The stress on banks has receded, and a full-blown financial crisis looks less likely. US and Europe bank stocks seemed to have found a bottom, after diving 25% and 12% respectively in Mar23. Even Deutsche Bank’s Credit Default Swap, the price of an insurance on its senior debt, decreased by 40bps over the past 3 days, ~20% down.
Are we done then? Well, no. Money continues to flow out of bank deposits, to go into money market and other safe short-term US Government backed instruments. Total assets in Us money market funds rose by $305bn in Mar23, reaching an astonishing $5.5TN, this highest ever, and 35% higher still than the flight-to-safety during the outburst of the covid pandemic.
Think of it, why would it stop when the choice is between bank-risk deposits at 0.4% and government-risk money market at 4.5%? This trend will continue depleting the balance sheet of smaller banks, thus restricting their ability to lend at local level, further slowing down SMEs growth. For banks, it is compounding pre-existing issues of deteriorating asset valuation, not only in treasuries but also in loans. And the downward circle goes on.
Most banks can’t afford paying up to retain deposits, as their asset side is locked in as lower yields inherited from the low-rate environment of the last 3 years. Some others will offer “high-yield” certificate of deposits (CDs), with interests rivalling money market rates. Don’t be candid, CDs imply that you lock your money for up to 18 months. Besides, you still take a banking risk, and the banks that are more likely to pay up are potentially the most desperate.

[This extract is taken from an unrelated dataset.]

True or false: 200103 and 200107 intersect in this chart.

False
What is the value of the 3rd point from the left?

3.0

Read the small prints.
What does the investor do? Savers never had it so good. It is quite customary that in rate-tightening period, ultra-short high-quality fixed income is the performing asset class. Until it lasts, pocketing 4.5% to 5% almost risk-free is THE deal. As the economy is rolling over, and the Fed rate path remains uncertain, this is the best risk-adjusted return you can get. Risk premiums elsewhere look unappealing. Here are a few deals though that don’t look crazy.

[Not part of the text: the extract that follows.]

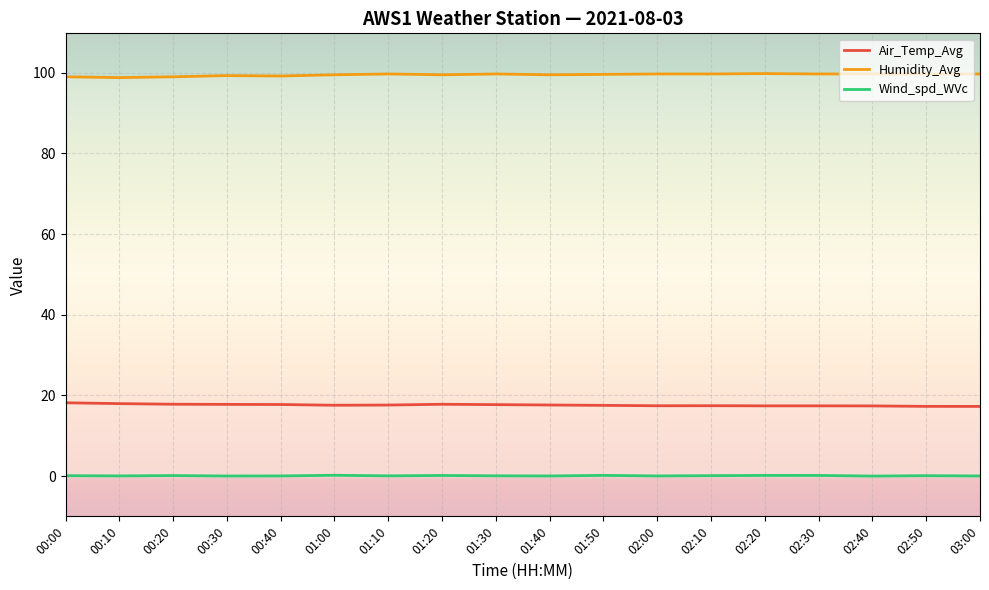

What is the difference between the Wind_spd_WVc values at 02:30 and 00:10?

0.1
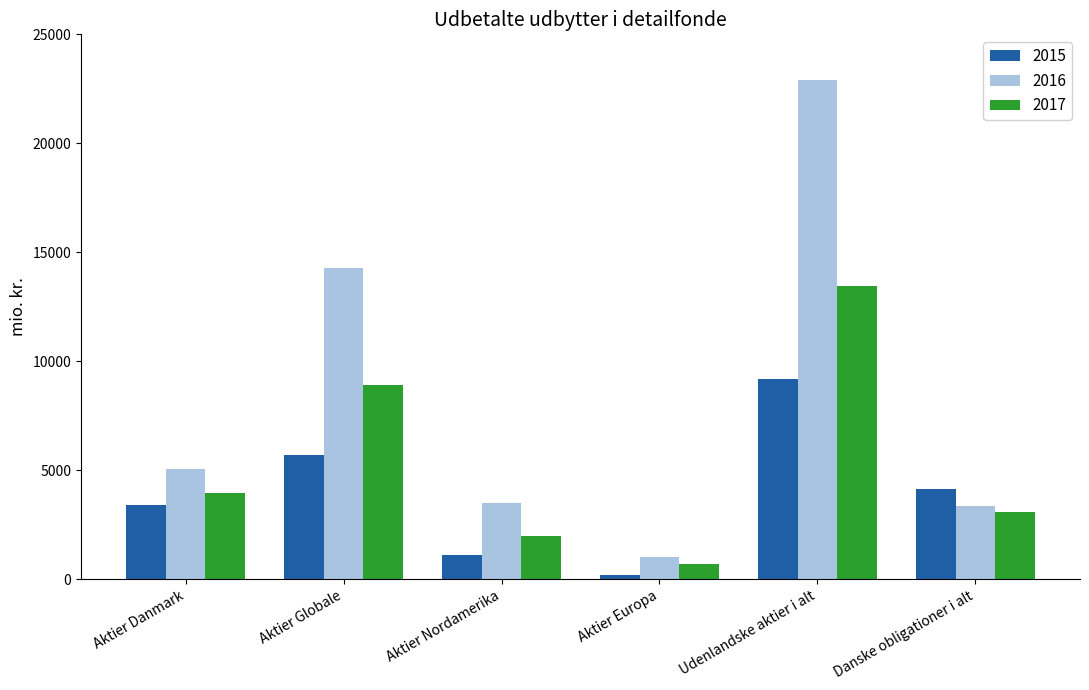

Where does the 2015 series first go above 4134?

Aktier Globale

Whether it is imminent of not, we consider that rates are close to peak and economy will be showing more signs of slowdown in 2H23. Fixed income is attractive on investment grade with a bit of duration. I’d avoid going all in on bonds from Financials, but would pick the larger as they appear more fairly valued, all the more considering that they’ve benefited from the recent financial stress. I’d stir clear of high-yield credit risk, as the economic slowdown will hit harder there, and spreads should widen. On commodities, we are uncomfortable with the trajectory of oil, as the rebound in China’s activity has not offset the slowdown of Western economies. We believe that China is getting cheaper oil from Russian back-channels, which keeps the official market price depressed.
Overall, we have increased our bond exposure at the expense of private assets, and anticipate further bouts of volatility in 2Q23, mainly driven by an increased systemic financial risk, and geopolitical tensions.